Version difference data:
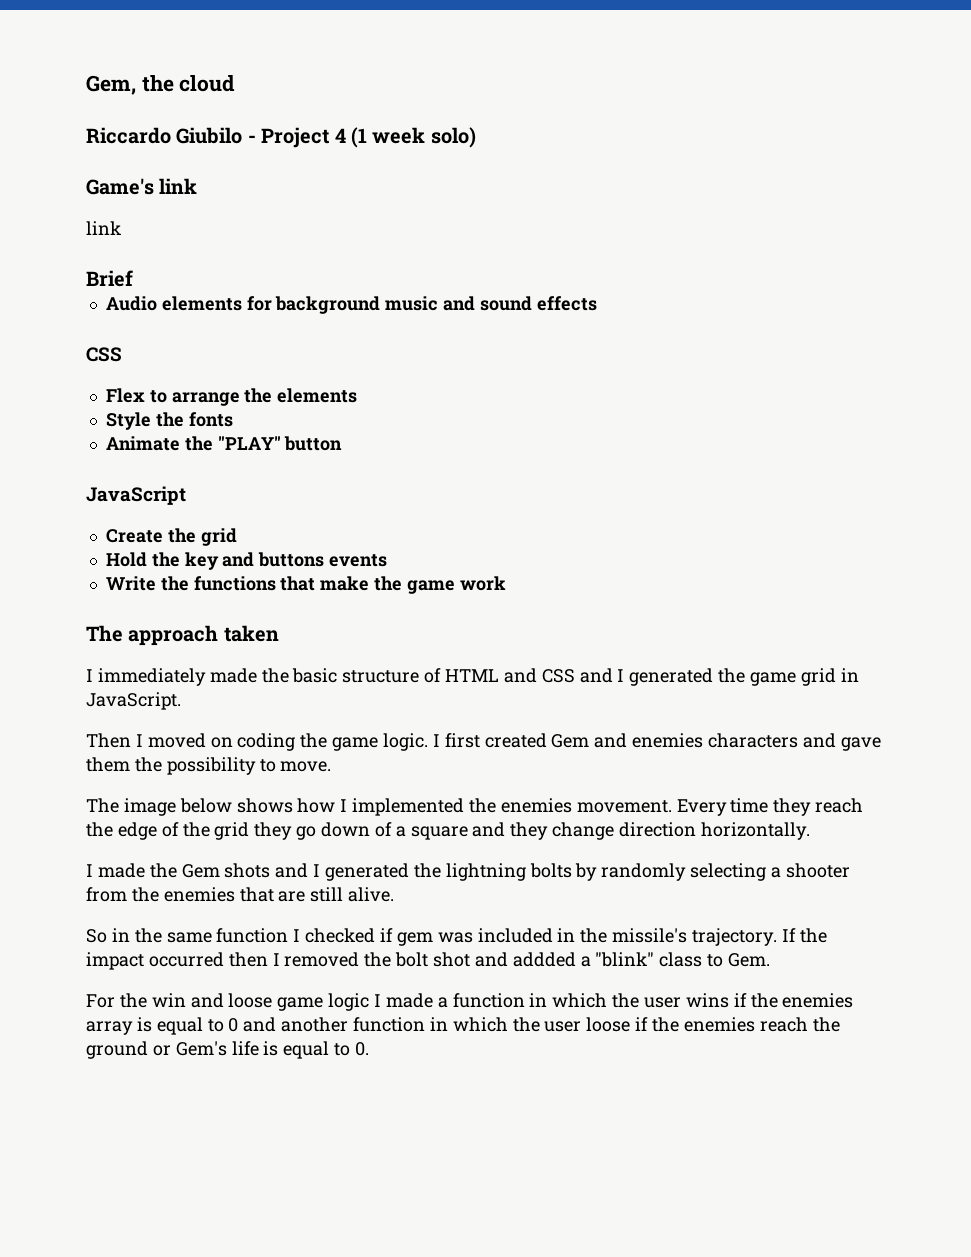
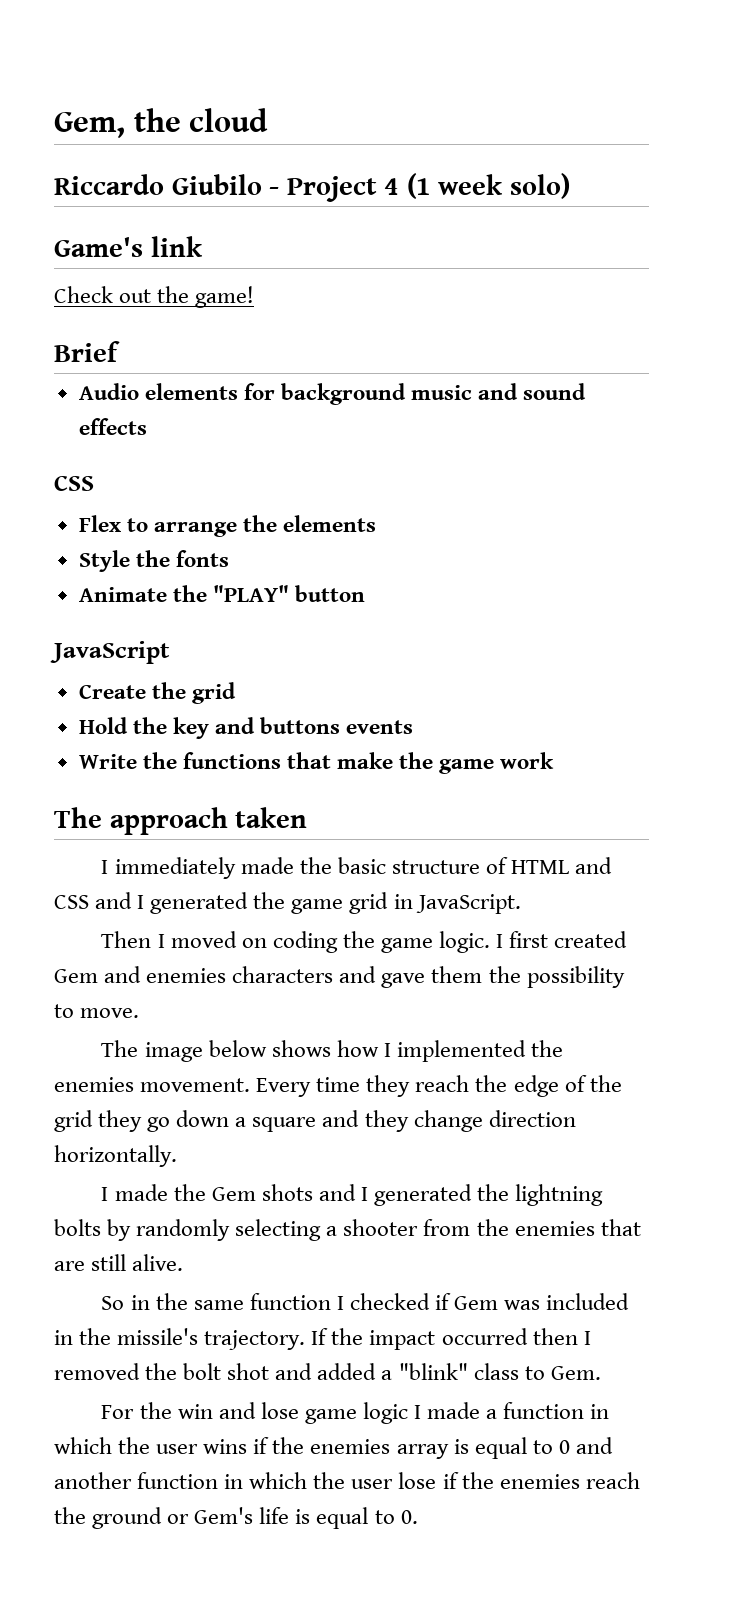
[86,221,121,235] link -> [54,286,255,308] Check out the game!
[374,822,392,837] of -> (230, 1118) none
[396,932,433,946] gem -> [454,1296,499,1310] Gem
[512,952,576,967] addded -> [317,1363,377,1380] added
[228,993,273,1008] loose -> [260,1402,299,1419] lose
[586,1017,631,1032] loose -> [398,1472,437,1489] lose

**Your instructions:** Your job is to copy each entry exactly as written; the pictures do not go in.

**Answer for the task:**
[86,221,121,235] link -> [54,286,255,308] Check out the game!
[374,822,392,837] of -> (230, 1118) none
[396,932,433,946] gem -> [454,1296,499,1310] Gem
[512,952,576,967] addded -> [317,1363,377,1380] added
[228,993,273,1008] loose -> [260,1402,299,1419] lose
[586,1017,631,1032] loose -> [398,1472,437,1489] lose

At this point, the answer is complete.